Si hemos de quedarnos con alguna escena de El expreso de medianoche, por impactante,amén de realizada e interpretada con esmero, quizás sea la de la visita de la abnegada novia del protagonista, cuando Hayes ya se encuentra hacinado junto al resto de enfermos mentales, tras haber asesinado salvajemente a su ladino compañero de celda.
Y es que aunque resulta un momento ciertamente forzado por tardío ( sin duda para dotar a la historia de un mayor suspense) no cabe duda que refleja la desesperación de una pareja que se enfrenta a un drama que abocará indefectiblemente en el suicidio, salvo que se produzca la fuga, como finalmente acontece.
Es en ese momento final, al salir Hayes tranquilamente de prisión, uniformado de carcelero, cuando recuperamos el sonido de los latidos de su corazón, que al principio escuchábamos mientras éramos testigos de su nerviosismo, al arriesgarse a pasar torpemente nada menos que dos kilos de hachís adosados a su estómago, en un momento en el que eran recurrentes los controles en los aeropuertos, con un estado turco en permanente tensión por los últimos atentados con chalecos-bomba.
Decíamos antes que el premiado Stone se había basado en la biografía del propio Hayes, pero éste luego reconocería que se habían exagerado los términos y que algunos de los hechos que se narran en la película no sucedieron en la realidad.
En este sentido, Hayes nunca fue violado, ni tampoco tuvo que matar a ningún guardián para fugarse, ni siquiera en defensa propia, como aparece en el film y lejos de ser un simple turista que puntualmente había cometido una mayúscula temeridad de intentar pasar droga, ya había trapicheado en alguna ocasión tal y como reconocería luego.
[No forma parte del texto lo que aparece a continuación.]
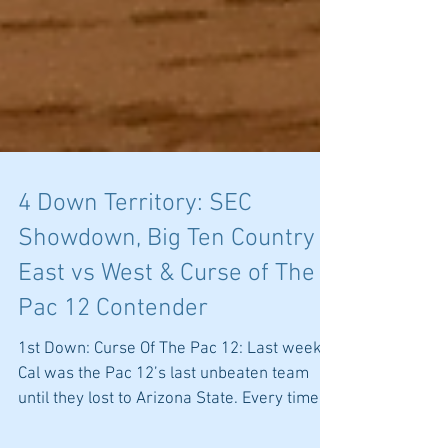
4 Down Territory: SEC
Showdown, Big Ten Country
East vs West & Curse of The
Pac 12 Contender
1st Down: Curse Of The Pac 12: Last week
Cal was the Pac 12’s last unbeaten team
until they lost to Arizona State. Every time a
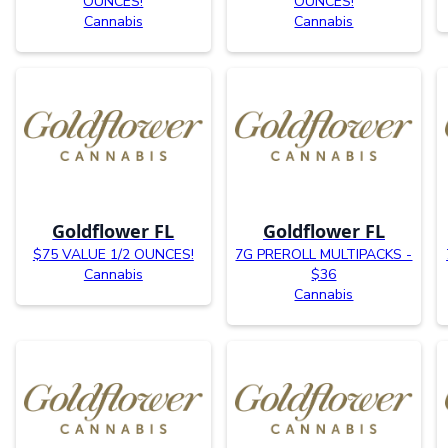
OUNCES!
OUNCES!
Cannabis
Cannabis
Goldflower FL
Goldflower FL
$75 VALUE 1/2 OUNCES!
7G PREROLL MULTIPACKS -
Cannabis
$36
Cannabis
Si bien su escapada es mucho menos hollywoodiense, al verse obligado a sobornar a alguno de sus carceleros, mayor esfuerzo y riesgo le supuso tener que abandonar Turquía, país al que tardaría en regresar, por recomendación de las autoridades norteamericanas.
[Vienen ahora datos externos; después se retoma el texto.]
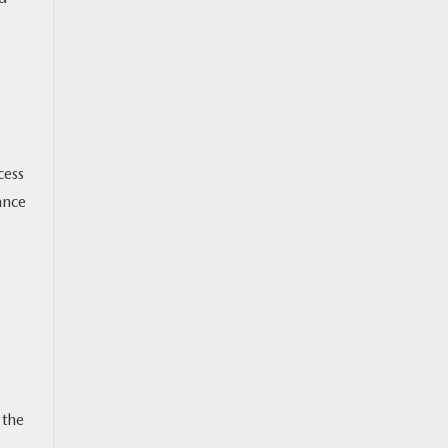
cess
ance
 the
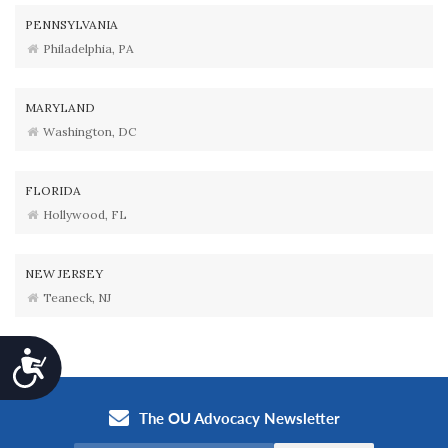
PENNSYLVANIA
Philadelphia, PA
MARYLAND
Washington, DC
FLORIDA
Hollywood, FL
NEW JERSEY
Teaneck, NJ
Accessibility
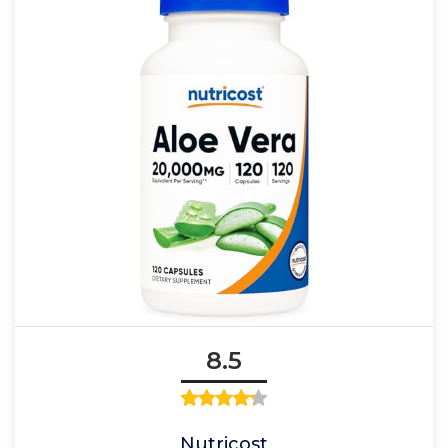
8.5
Nutricost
Decíamos antes que aparte de Oliver Stone, Giorgio Moroder también había obtenido la dorada estatua, en este caso de forma totalmente inmerecida, a nuestro juicio.
Y es que al margen del pegadizo tema principal, la composición plagada de sintetizadores de El expreso de Medianoche ha aguantado penosamente el paso del tiempo, por mucho que en su época fuera el no va más, ganándole además la partida a otros tres rivales de aúpa que debieron quedar estupefactos: John Williams (Superman) Jerry Goldsmith (Los niños del Brasil) Ennio Morricone (Días de cielo) y Dave Grusin (El cielo puede esperar)
Eran otros tiempos, se llevaba el teclado.